J’y ai d’abord vu, toi Pierre, avec Cassandre et vos 6 enfants. Puis vous Pierre, Catherine et vos 3 enfants, et ensuite vous, Louis, Daniel et Louise, Etienne, Jacques, Magdeleine et Marie, et Pierre, tous avec conjoints et enfants… Des familles entières, des hommes, des femmes, des enfants, des villages entiers. De très nombreux noms croisés et connus, de très nombreuses petites feuilles de mon arbre et des ancêtres directs. Trop, beaucoup trop. Et parmi eux :

  • DUPUY Pierre, laboureur, 38 ans et Cassandre DUPUY sa femme, 36 ans demeurant au village de Vinché, Catherine, Françoise, Pierre, Pierre, Jean et Elizabeth âgés de 10, 8, 7, 4 et 2 ans.
  • BARRICAULT Louis son beau-frère de la même communauté 43 ans Jean et Marie ses enfants 8 et 2 ans demeurant à la Pilochère.
  • Suzanne ESNARD sa femme 37 ans.
  • CHAUVIN Daniel, laboureur de 26 ans. Louise BERLOUIN sa femme 27 ans, François et Jacques enfants de 3 et 2 ans du Bois de la Faye.
  • CONTE Françoise femme de François SIGRE âgée de 44 ans. Magdeleine sa fille, femme de Pierre PINEAU âgée de 17 ans, Jean FAUCHIER son gendre et Marie SIGRÉ sa femme et ayant 2 enfants en bas âge;
  • THOREAU Pierre, meunier, 40 ans. Isabelle GASTINEAU sa femme 30 ans, Marie leur fille 2 ans.

J’ai pris le temps d’y lire tous les noms, tous les prénoms, et en le faisant je souhaitais, pour une fois, ne rencontrer aucun de vous. Mais de la branche protestante de mon arbre, peu n’y sont pas notés.

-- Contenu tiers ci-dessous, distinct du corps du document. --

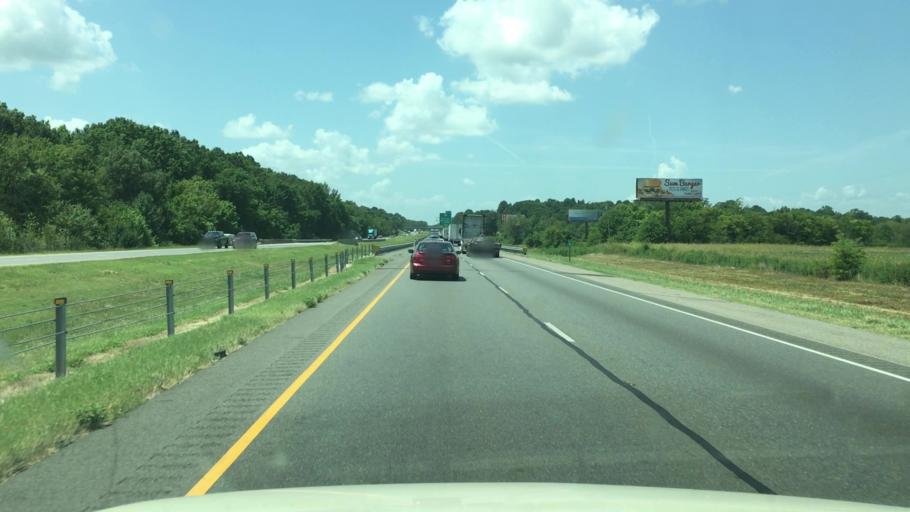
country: US
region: Arkansas
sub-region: Miller County
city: Texarkana
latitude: 33.4954
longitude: -93.9645
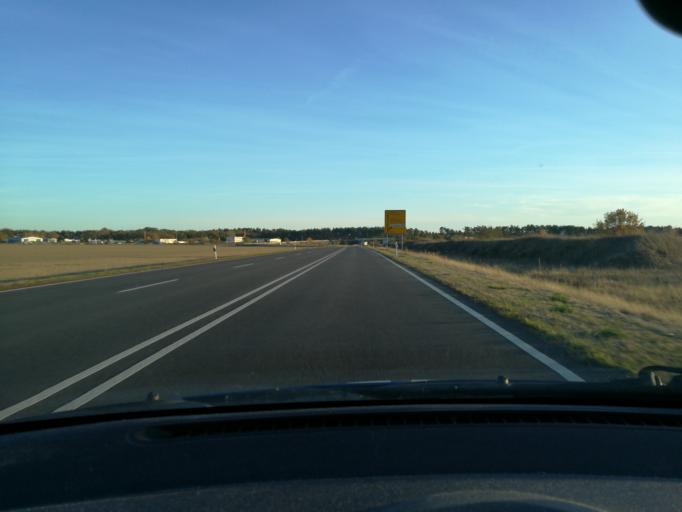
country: DE
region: Brandenburg
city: Perleberg
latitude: 53.0669
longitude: 11.8301
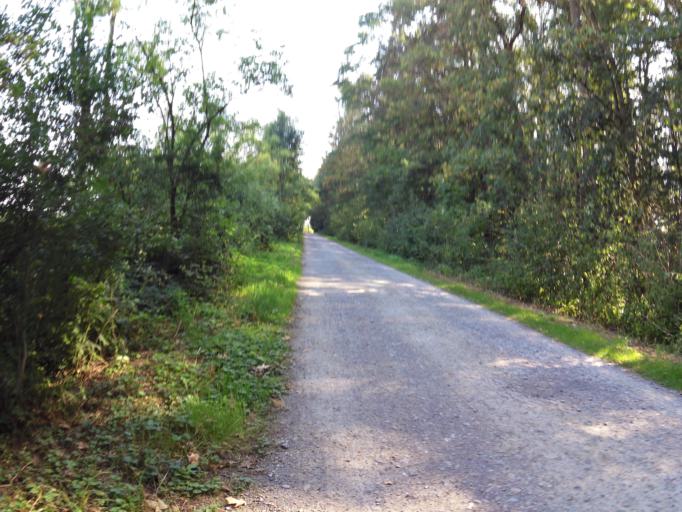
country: DE
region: North Rhine-Westphalia
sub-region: Regierungsbezirk Munster
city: Altenberge
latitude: 51.9739
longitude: 7.5131
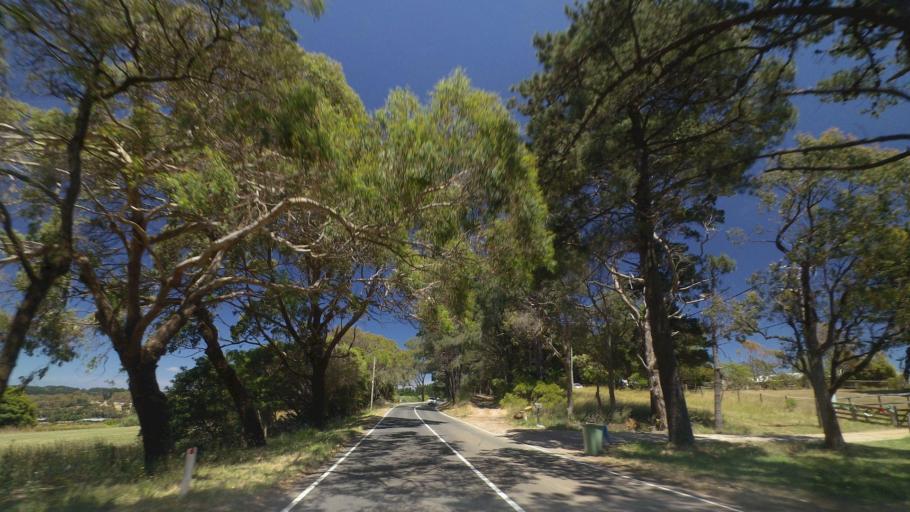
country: AU
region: Victoria
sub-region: Mornington Peninsula
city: Dromana
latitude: -38.3759
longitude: 144.9766
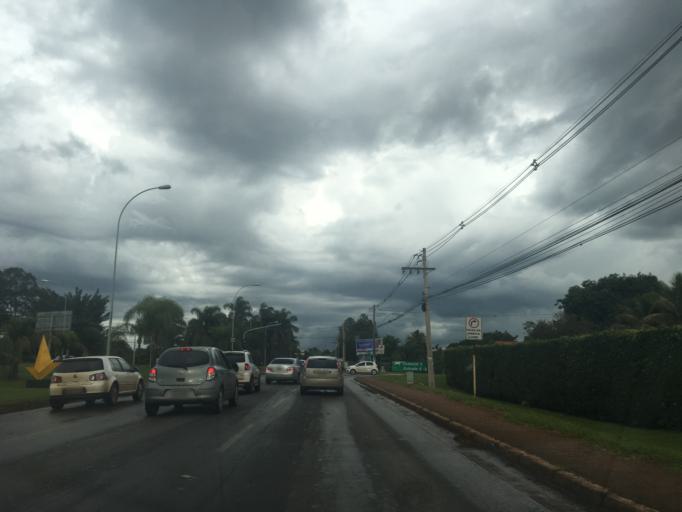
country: BR
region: Federal District
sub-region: Brasilia
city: Brasilia
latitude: -15.7238
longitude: -47.8937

En feuilletant cet ouvrage, le « Rolle des nouveaux convertis de Poitou à la foi catholique, Apostolique et romaine »  et au fil de ses pages, mes pensées s’envolent comme souvent vers vous, vers ce que vous avez subi, vers ce que vous avez finalement fait pour vous sauver, pour sauver vos familles : abjurer.

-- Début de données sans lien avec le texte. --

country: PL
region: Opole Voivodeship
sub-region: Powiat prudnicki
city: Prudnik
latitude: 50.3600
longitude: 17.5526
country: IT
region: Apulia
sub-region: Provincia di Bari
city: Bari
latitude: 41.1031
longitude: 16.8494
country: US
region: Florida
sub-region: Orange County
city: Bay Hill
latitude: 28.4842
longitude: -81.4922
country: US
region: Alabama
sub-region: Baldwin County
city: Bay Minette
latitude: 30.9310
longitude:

D’autres ont choisi l’exil pour se protéger et pratiquer leur religion. Pas vous. Pourquoi ? Parce que pour la plupart vous travailliez cette terre aimée et qu’il était trop difficile de la quitter ? Parce que vous y étiez trop attachés ? Partir, était-ce pour vous comme devoir rompre des liens tissés depuis longtemps, était-ce comme une sorte de trahison ? Tant de questions…

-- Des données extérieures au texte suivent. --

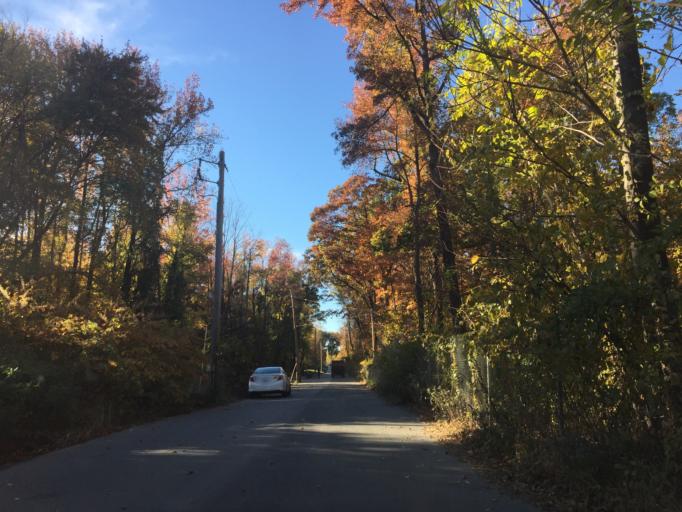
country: US
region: Maryland
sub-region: Baltimore County
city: Rosedale
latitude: 39.3182
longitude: -76.5002
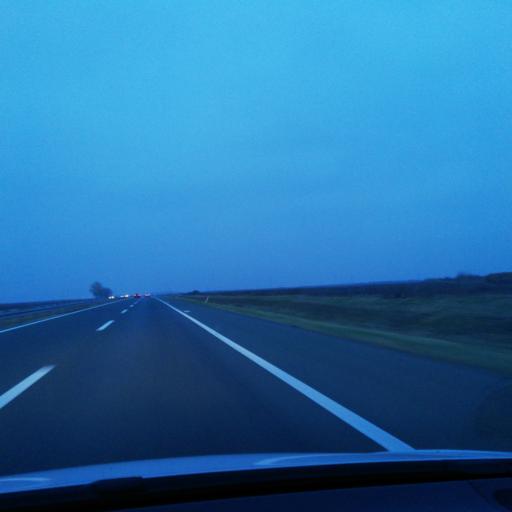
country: RS
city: Sasinci
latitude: 44.9721
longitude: 19.7613
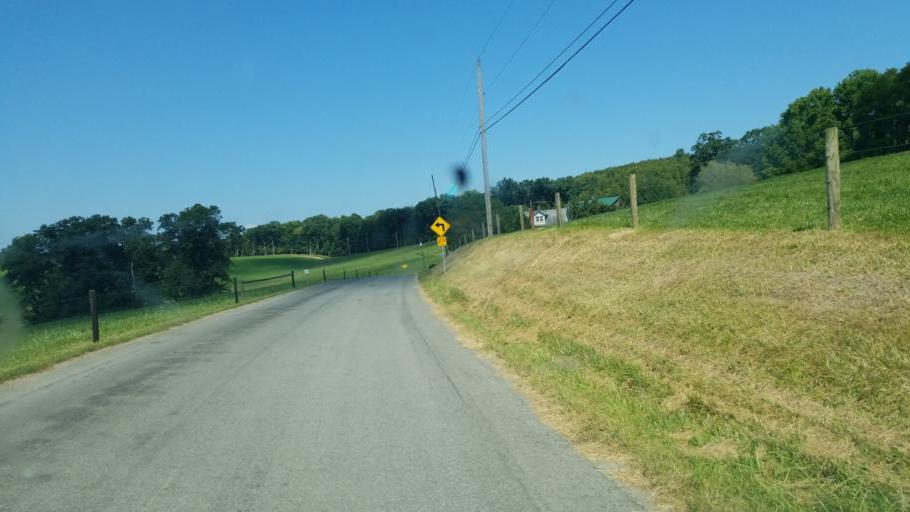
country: US
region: Pennsylvania
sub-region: Clarion County
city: Clarion
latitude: 41.1763
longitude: -79.4081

Ce Rolle fait état de près de 40000 conversions en 1681, et ce seulement pour les diocèses poitevins. C’est énorme !

1681 : première dragonnade en Poitou. Je ne reviendrai pas sur les exactions de ces « missionnaires bottés » suffisamment décrites et dont j’ai déjà parlé ici. Juste rappeler que leur souvenir a subsisté dans l’inconscient collectif pendant de très nombreuses années. Rappeler que ce recours à la force a été institutionnalisé après l’échec d’autres méthodes de conversion plus « douces ». Rappeler que dès 1668 est paru à Poitiers une véritable machine de guerre juridique contre la « R.P.R. ». Le titre de l’ouvrage résumant à lui seul le but de l’entreprise : « Décisions catholiques ou Recueil général rendus en toutes les cours souveraines de France en exécution ou interprétation des édits qui concernent l’exercice de la religion prétendue réformée, avec les raisons fondamentales desdits arrests (il y en eu 141), tirés de la doctrine des Pères de l’Église, des conciles et des lois civiles et politiques du royaume » Rappeler qu’il y a eu ensuite une seconde dragonnade en 1685 qui entraina encore davantage d’abjurations. Rappeler que les persécutions ont duré plusieurs décennies et que sans temple, sans pasteur (souvent), vous avez réussi à maintenir votre vie religieuse grâce aux livres dissimulés et au culte pratiqué en famille.

Mais pourquoi ? Pourquoi cette répression qui prépare, on le verra par la suite, la révocation de l’Édit de Nantes; cet édit décrit comme « perpétuel et irrévocable », cet équilibre unique mais fragile permettant pendant près d’un siècle de faire coexister deux religions au sein d’un même royaume.

Pourquoi ?

Pierre, Louis, Daniel, Suzanne, Françoise et tous les autres, j’imagine à quel point ce renoncement a dû être difficile même si je devine que vous n’êtes pas devenus catholiques comme ça « du jour au lendemain » (pour preuve l’endogamie persistante bien après votre abjuration). J’imagine votre désarroi de renier ainsi votre religion qui imprégnait votre quotidien, votre mode de pensée, votre identité même. Ainsi le témoignage de Pierre GARRISSON, avocat à Montauban, qui décrit à lui seul ce que vous avez tous vécu ce jour là : « … Et après avoir versé un torrent de larmes, je vais, avec une douleur inconcevable, passer une déclaration que j’abandonne ma religion dans laquelle Dieu m’a fait naître, où j’ai été élevé et dans laquelle j’espérais de vivre et de mourir… ».

Pourquoi ?

Avez-vous vraiment su la cause de cet « acharnement » à vouloir à tout prix faire disparaitre votre religion ? En connaissiez-vous les raisons profondes ? Le pourquoi ?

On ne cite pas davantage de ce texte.